Abdallah ibn Zayd rapporte de son oncle : le Prophète sortit au lieu de prière, demanda la pluie, se tourna vers la qibla, retourna son manteau et pria deux rak'as (rapporte par al-Bukhari et Muslim). Le retournement du manteau exprime l'espoir du changement : Sufyan l'explique comme placer la droite à la place de la gauche.
Les écoles varient sur ce detail : le retournement concerne les hommes et non les femmes selon tous ; Abu Yusuf et Muhammad, parmi les hanafites, le limitent à l'imam seul, car il n'a été rapporte que du Prophète ; Abu Hanifa ne le tient pas pour une sunna, arguant que le Prophète a demandé la pluie un jour de vendredi sans retourner son manteau (rapporte par al-Bukhari et Muslim). L'essentiel reste l'appel humble d'Allah : deux rak'as, la qibla, et l'invocation.

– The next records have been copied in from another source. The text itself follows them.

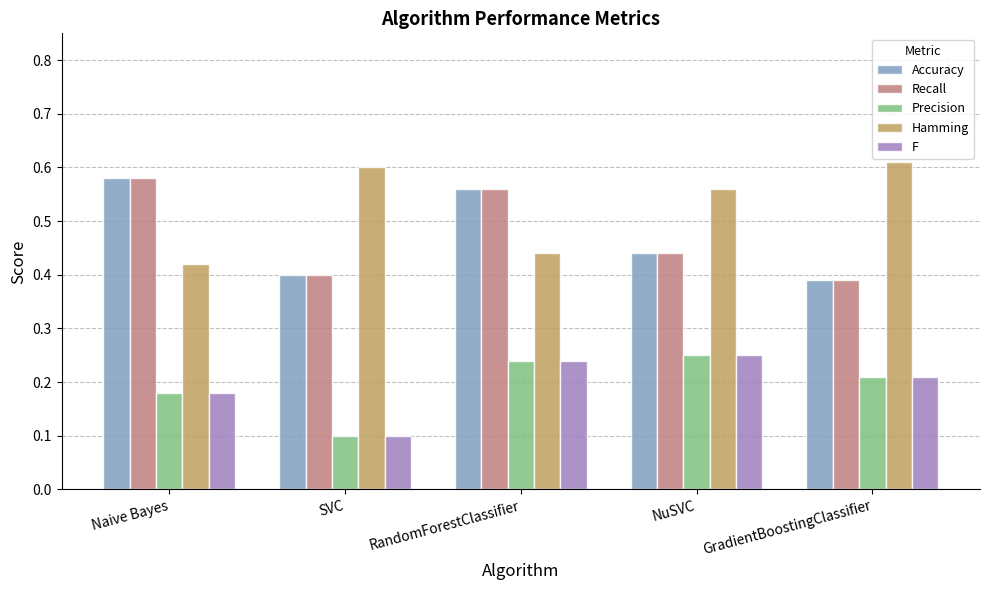

What is the label of the 3rd bar from the left?

RandomForestClassifier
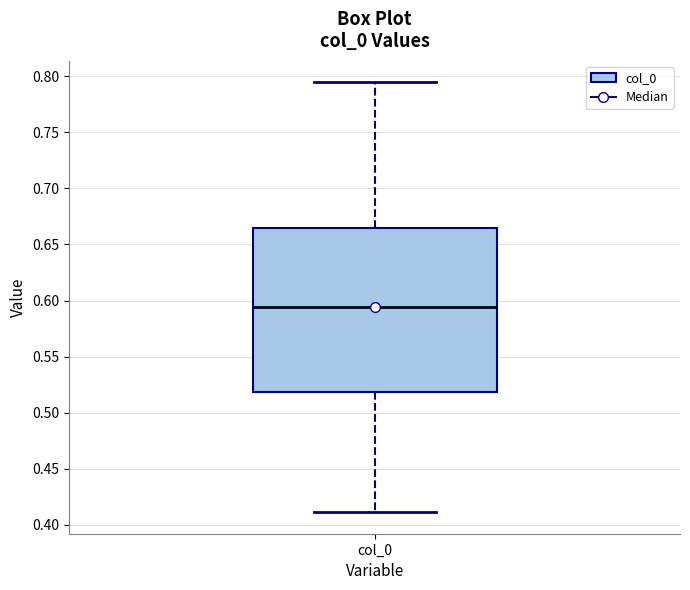

Transcribe this box plot: give where the median line is, the range the box spans, and where the two whiskers end, as read against the y-axis. The values are not printed on the chart, so give them approximately, as read against the axis.

median 0.595, box 0.520 to 0.665, whiskers 0.410 to 0.795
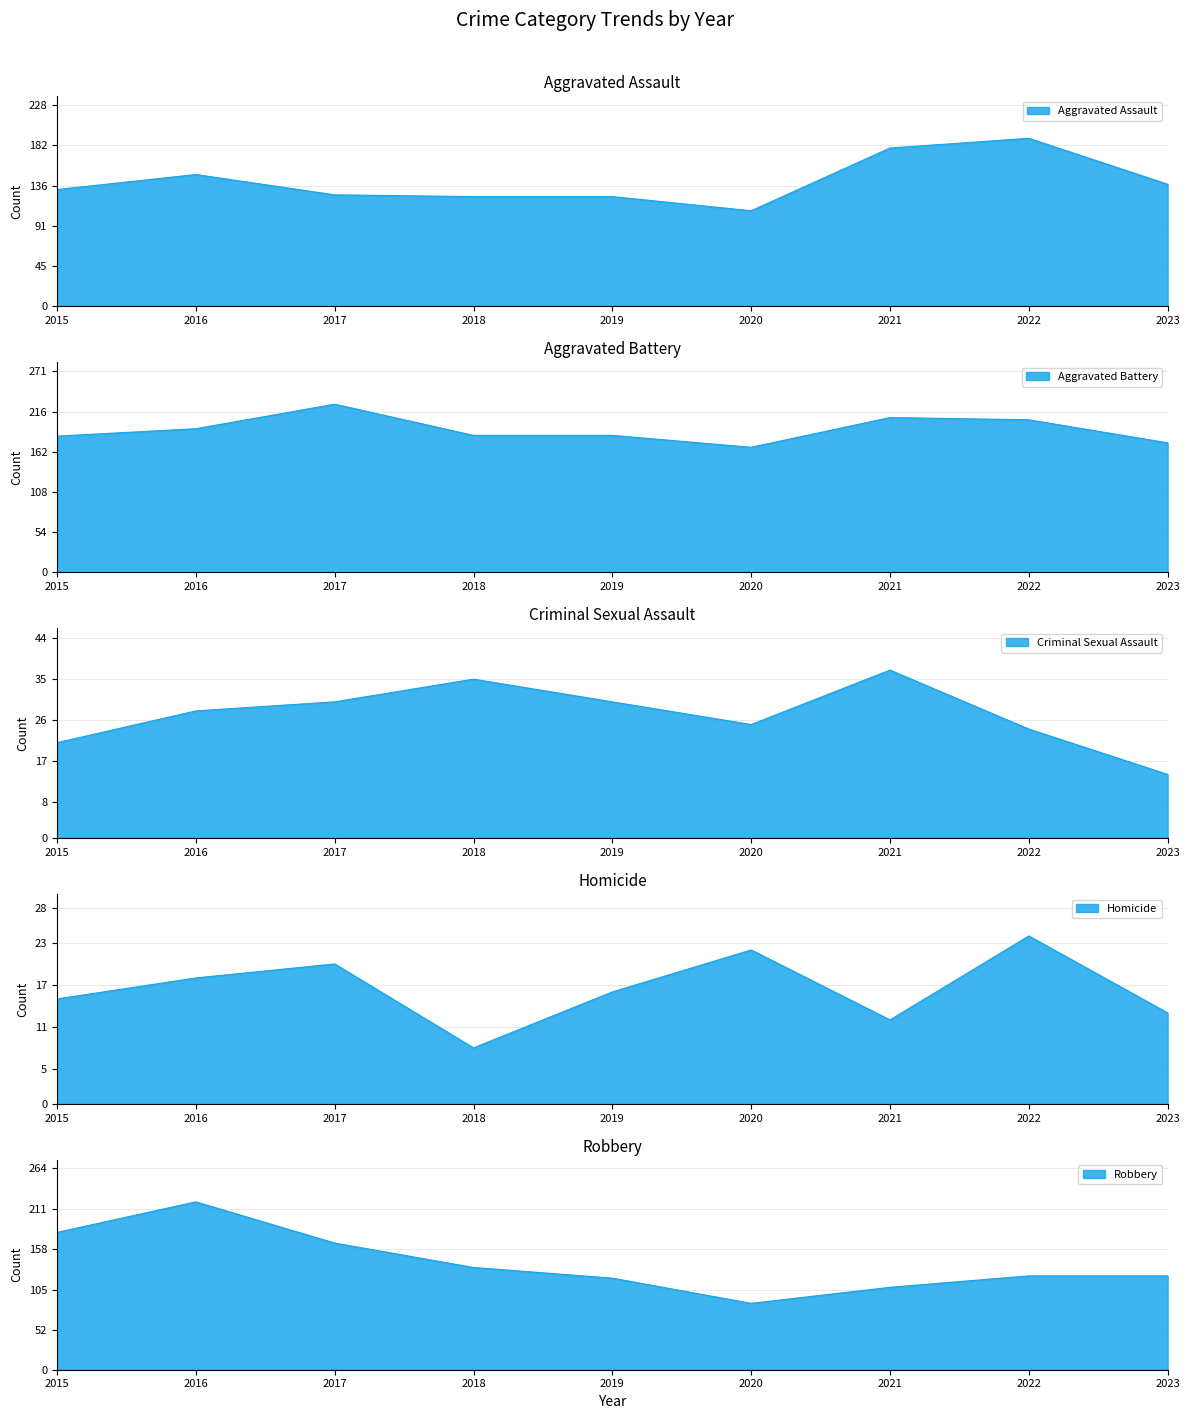

At which category is the sum across all series the highest?

2016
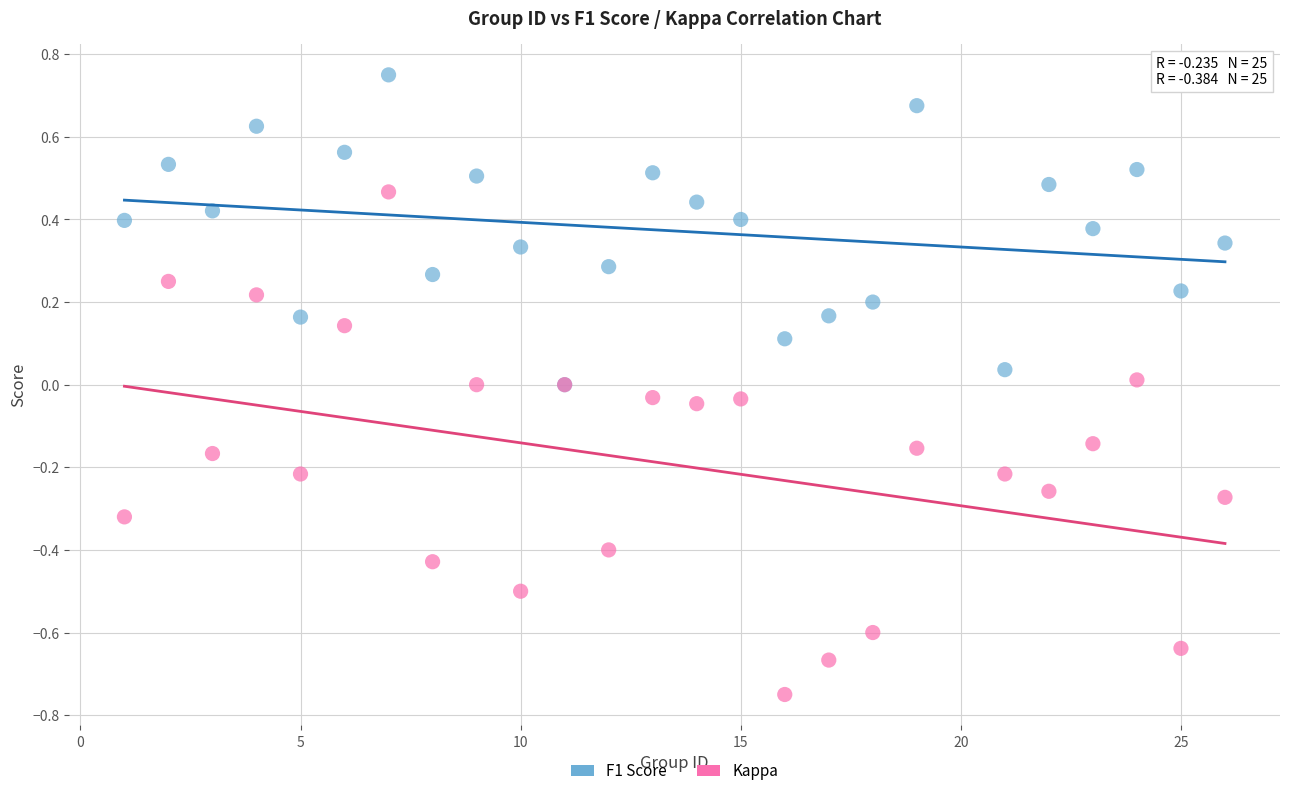

Which series has the widest spread of Y values?

Kappa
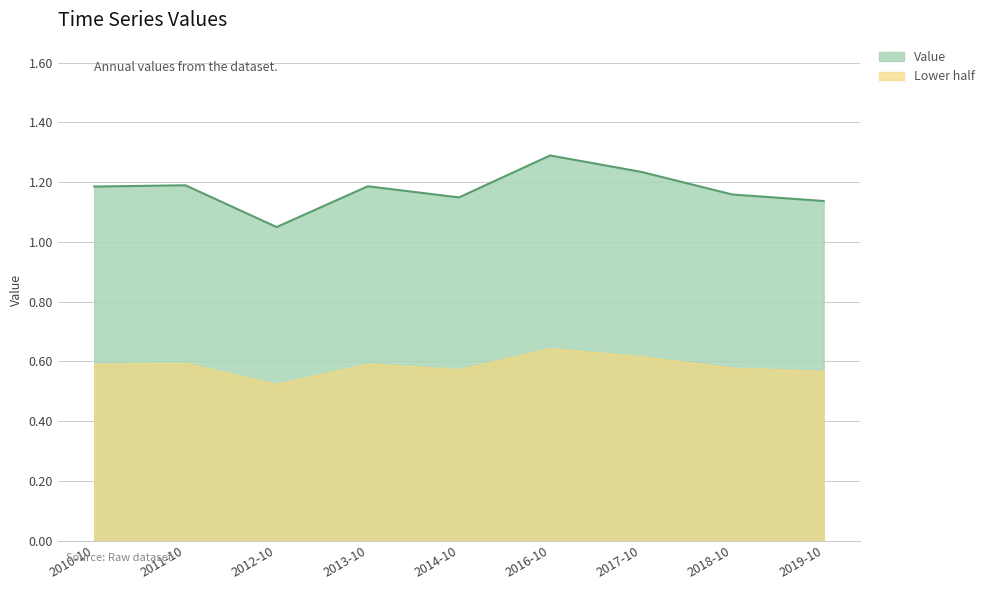

What position from the right is 2010-10?

9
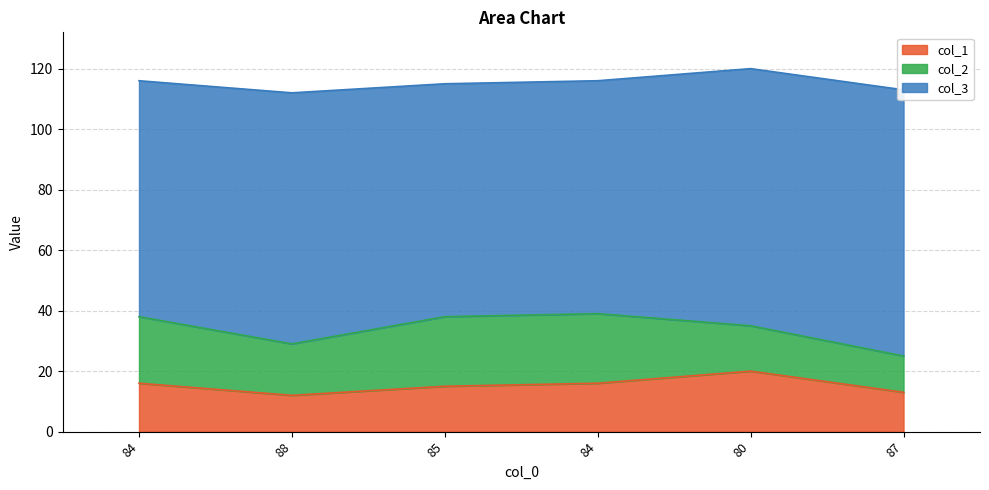

In col_1, how many points are higher than both neighbors (excluding endpoints)?

1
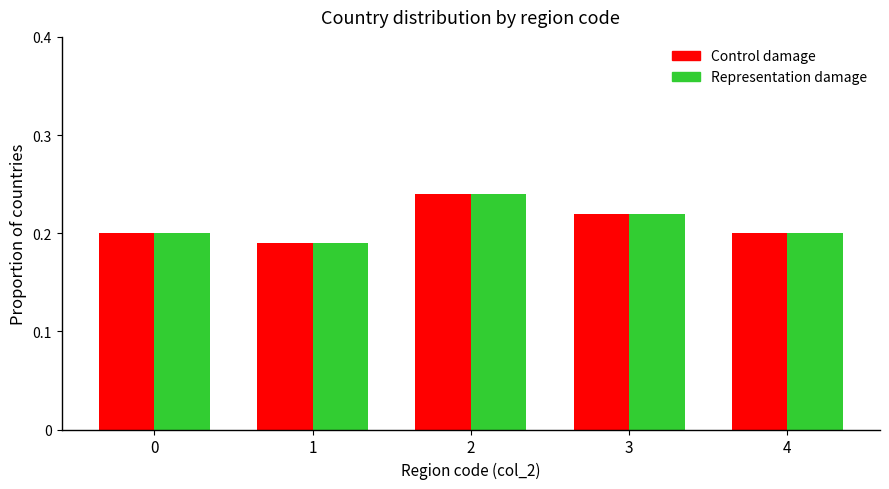

Is it true that Control damage equals 0.1 at 2?

False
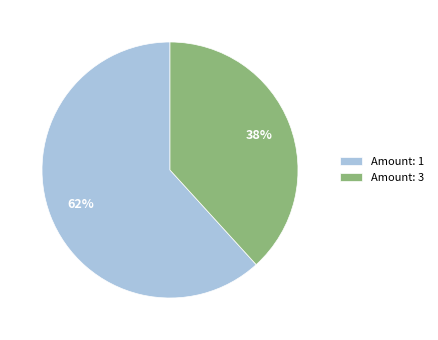

Is it true that Amount: 1 is 48% of the pie?

False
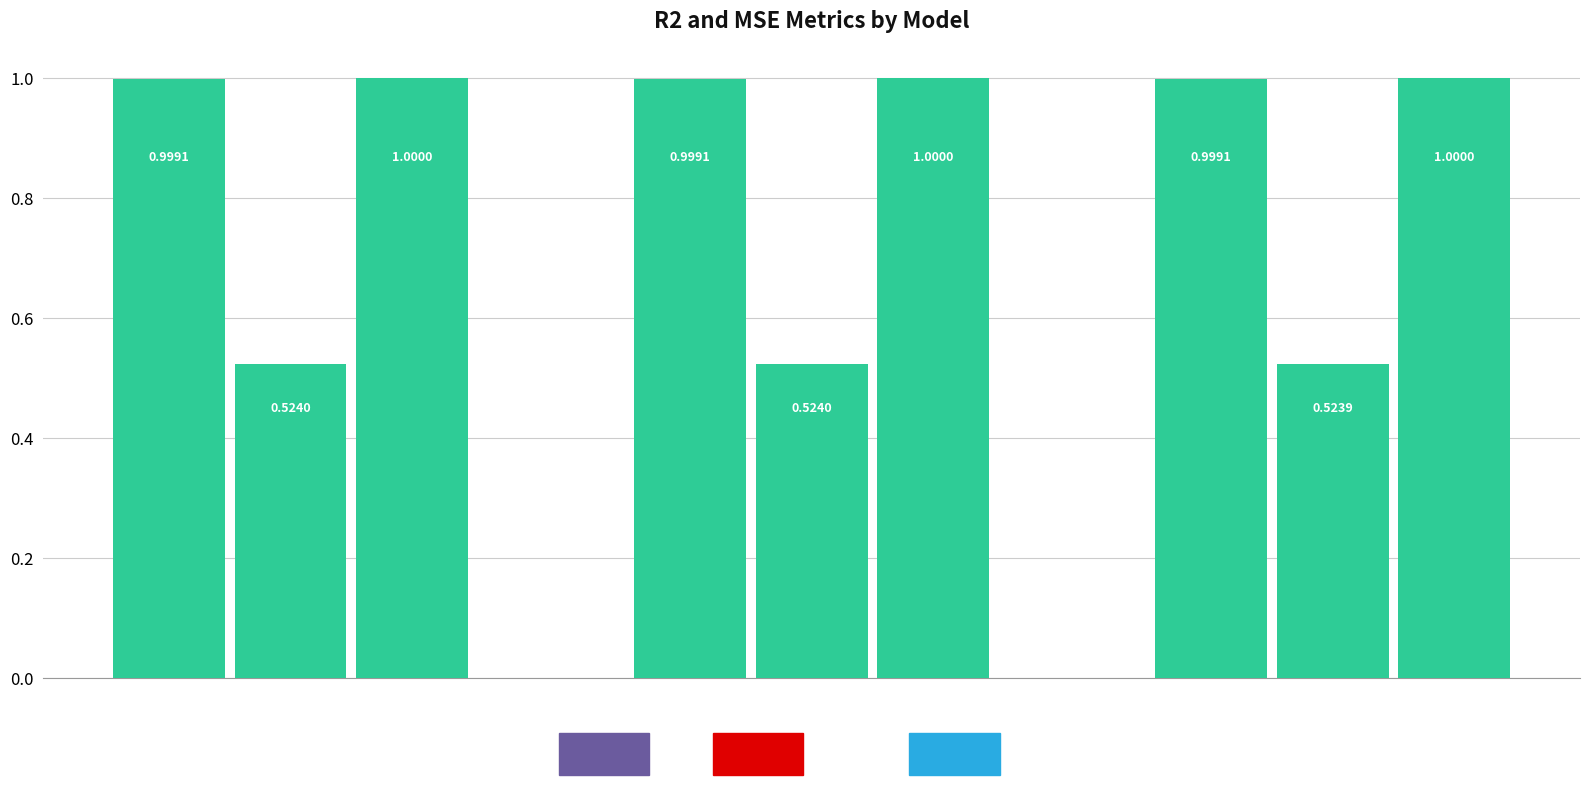

Count the number of categories in the chart.

3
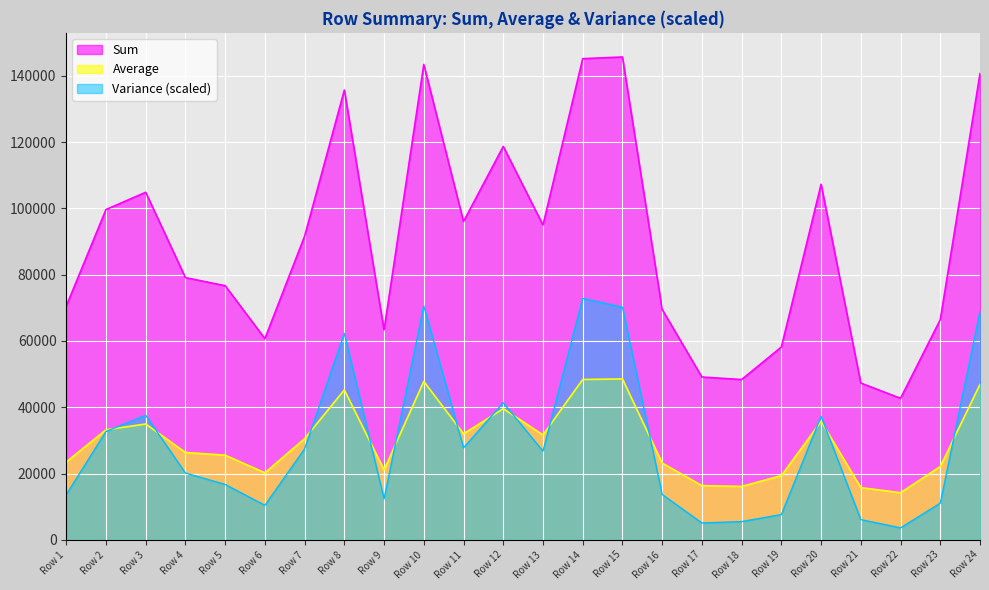

What is the value of the Average point at the 12th from the left?

39563.3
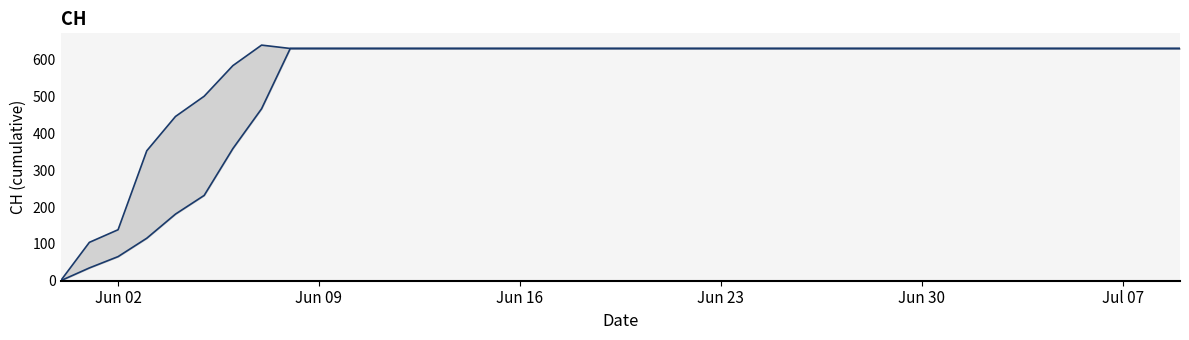

What is the average value of the lower series?

541.2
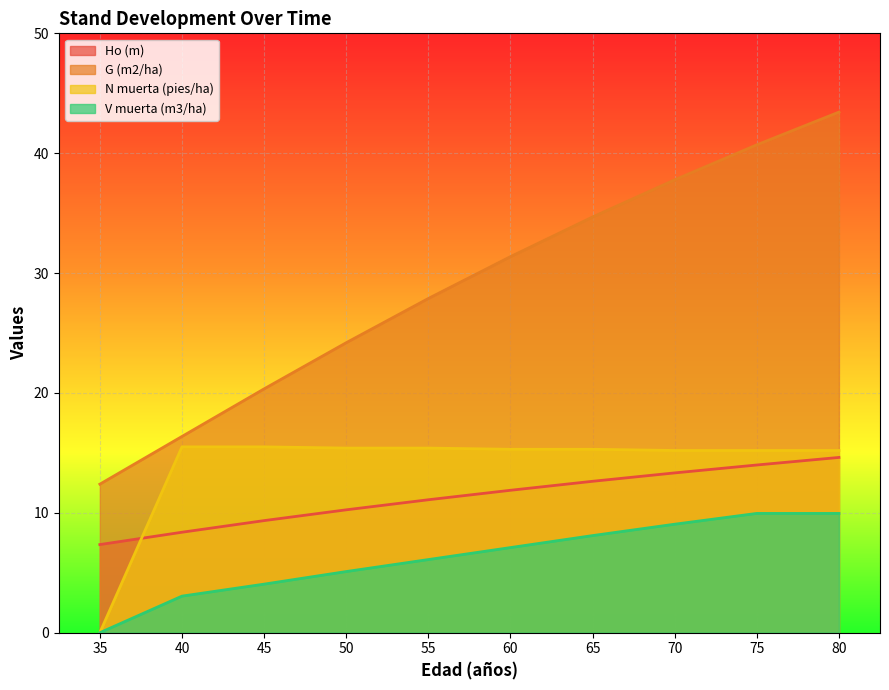

How many values in N muerta (pies/ha) are above zero?

9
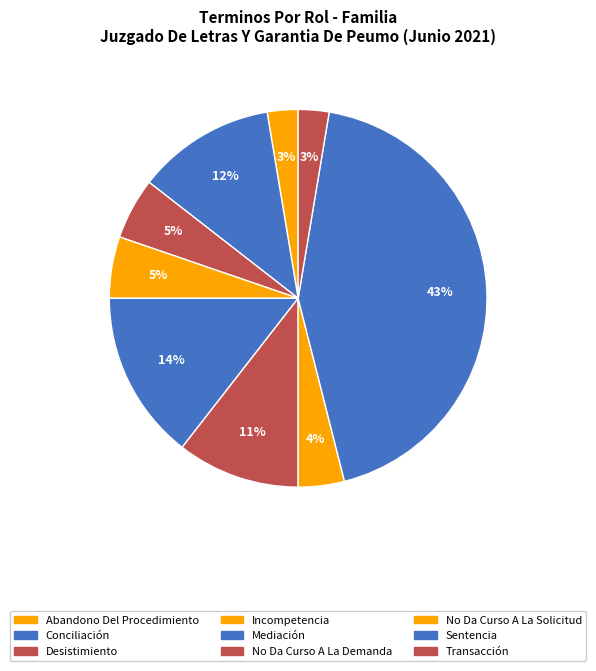

Count the number of slices in the pie.

9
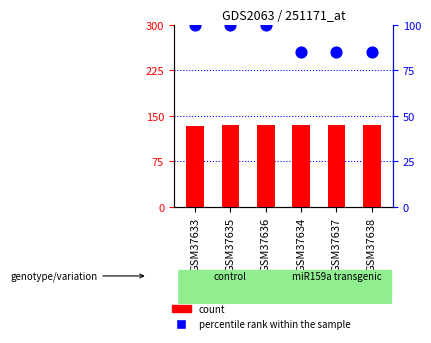

Which series contains the lowest Y value?

count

'Umar faisait porter l'invocation par al-'Abbas ibn 'Abd al-Muttalib, oncle du Prophète, en disant : nous avions coutume de demander la pluie par notre Prophète, et nous demandons par l'oncle de notre Prophète (rapporte par al-Bukhari). La communauté reconnait donc la valeur de l'invocation appuyée sur un homme de bien.
L'istisqa n'est pas un rituel automatique : elle appelle le retour vers Allah, le pardon des fautes et la justice envers les gens, puis la prière et l'invocation collective. Le défaut de pluie est un rappel avant d'être une calamite.